We detected potential reduced gene flow between Glenbeigh/Quarry and the rest of the Iveragh Peninsula breeding sites likely because of two landscape features: Glenbeigh town and the Caragh River and estuary. Increased traffic density due to the N70 road that crosses Glenbeigh town, part of the high traffic ‘Ring of Kerry’ tourist route and local urbanisation (captured in the Human Influence Index) may also present barriers to movement. Riparian density i.e. rivers and streams also had a negative impact on gene flow. Toads are poor swimmers and waterways such as the Caragh River and its associated saltwater tidal estuary are likely barriers to dispersal. Recent development in the area of Glenbeigh and Quarry breeding sites may increase population isolation, and whilst these sites had good genetic diversity, they also have a small number of breeding females (Reyne et al. 2019, 2021b) and the highest fixation coeficientin Ireland raising concerns about future viability. Translocation of toadlets as part of the NPWS ‘Head-start and Reintroduction Programme’ sourced from Yganavan and Nambrackdarrig (breeding sites in the same genetic cluster with high numbers of egg strings and tadpoles) to Glenbeigh and Quarry may increase population numbers and mitigate any risk of future genetic erosion. Consideration should also be given to the creation of new artificial breeding ponds in this area.

While methods used in this study offer high potential to investigate the functional connectivity of the landscape, some technical aspects need careful consideration. A variety of methods exist to quantify genetic distances between populations, but at present, there is no consensus on which genetic matric to use to maximise model selection accuracy in landscape genetic studies. In this study, both genetic measurements (FST and G”ST) performed equally well with high marginal R2 values likely as a result of a high degree of spatial structure. Most genetic matrices perform well when sample size and genetic structure are high (Shirk et al 2017). Thus, the use of several measures of genetic distance to evaluate model performance might be needed when the population genetic structure is low. Moreover, spatial resolution in landscape genetic study can be crucial for detecting the effect of landscape patterns on gene flow and assessing functional connectivity. Studies need to consider species ecology and habitat heterogeneity but also the availability of environmental data and computational time. We considered the 4 km grid cell size to be an adequate compromise considering the Natterjack toad dispersal capabilities and lack of high-quality climate data at finer resolution for the study area.

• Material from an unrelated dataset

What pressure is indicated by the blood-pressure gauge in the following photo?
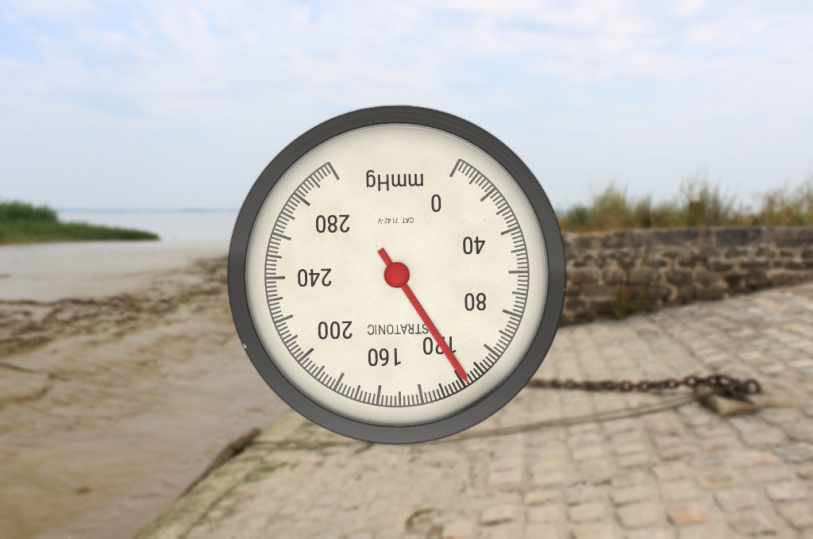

Understanding endangered amphibian movement and connectivity between breeding sites and metapopulations is key to their conservation. We show clear spatial structuring of the Natterjack toad in Ireland explained by Isolation-by-resistance with coniferous forestry plantations, bog, marsh, moor and heath, scrub, anthropogenic presence (roads) and rivers identified as barriers to gene flow while metapopulation connectivity was enhanced by coastal habitats (beaches, dunes, sand and salt marshes) and coastal grassland. Substantial population declines over the past 15 years necessitate increased conservation management efforts by the Government: principally artificial pond creation and assisted migration through translocation. Our results are invaluable in informing planned improvements in connectivity by suggesting sites where corridors of new ponds may be beneficial and the clusters of sites that can be used as source populations for translocation while maintaining genetic provenance. Moreover, we identified habitats with restricted dispersal and suggest site management measures to mitigate their effects, for example, prevention of scrub encroachment. Thus, this study is valuable in understanding how landscape affects dispersal, gene flow and habitat connectivity of a declining pond-breeding amphibian. The same approach could be used in other regions to direct and inform conservation managers.